# getting started in nfaa



## hoytjw (Jun 15, 2010)

right now is shoot 3d exclusivlley and am good at it i don't think theres any field tournament around here but i'm no sure so how do i get started in field archery


----------



## blueglide1 (Jun 29, 2006)

Go to the regional shoots threads here,check on shoots that are happening,and what they involve.There are several different types of field shoots,from standing in an open field and shooting 40-50-60yds, to actual in the woods type field,13ft to 80 yards.You can also go to your local archery pro shop,they usually get flyers from shoots that are coming up in your area,they might also have a data base on clubs that hold archery events too.You can get the general info on styles from the NFAA website.Just for a start anyway,good luck in your search.Don W.


----------



## hoytjw (Jun 15, 2010)

thanks alot don


----------



## blueglide1 (Jun 29, 2006)

No problem pal,allways willing to help anyone.


----------



## 1stRockinArcher (Dec 30, 2002)

here is the website for the NFAA Florida Archery Association

http://www.floridaarchery.org/

1RA


----------



## Scott.Barrett (Oct 26, 2008)

There is always something, but it may be a drive for you!

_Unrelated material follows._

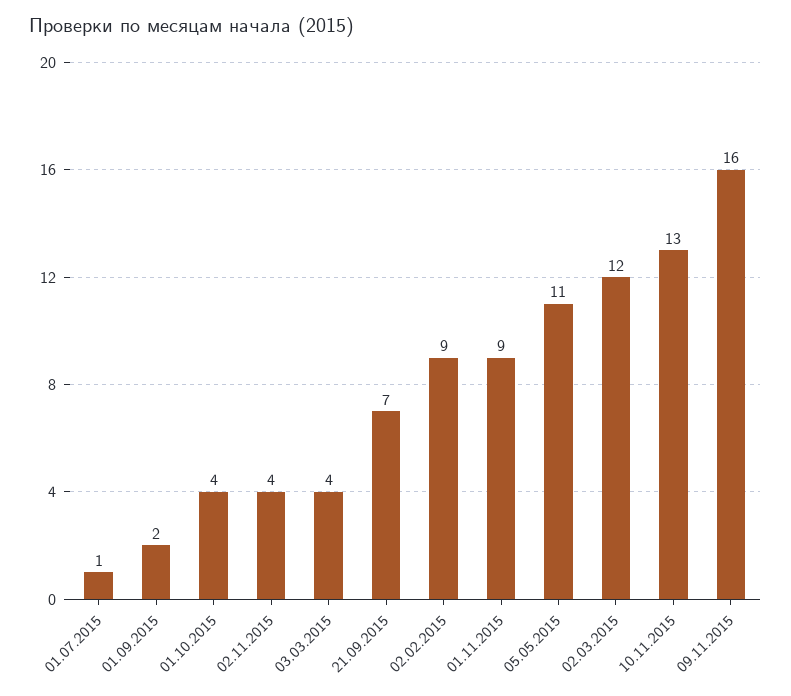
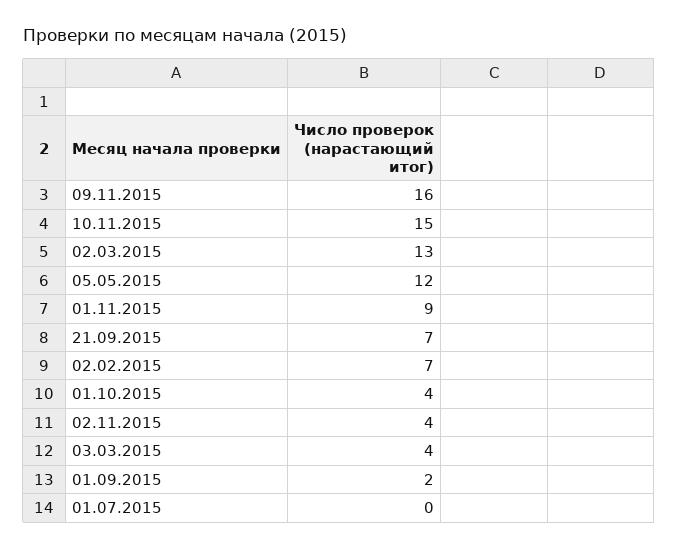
01.07.2015: 1 -> 0
02.02.2015: 9 -> 7
05.05.2015: 11 -> 12
02.03.2015: 12 -> 13
10.11.2015: 13 -> 15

Look on the Schedule link on the left side of the Florida Archery Webpage. I attend most of the non-3d shoots, but it will be slim the next couple of months because of summer....

SB


----------



## dixonhunt1996 (Jun 18, 2010)

Last year was my first year in nfaa and I had a blast and got 1st place at state.


----------



## BAArcher (Feb 5, 2004)

I'm just getting started too after a serious 3D addiction. I am work on Ft Rucker, AL (south east Alabama) and we have a fantastic NFAA range run by the Alabama NFAA director, Howard Beeson.

Shoot me a PM and I'll fill you in, I am told there will be a State shoot here tha last week in July


----------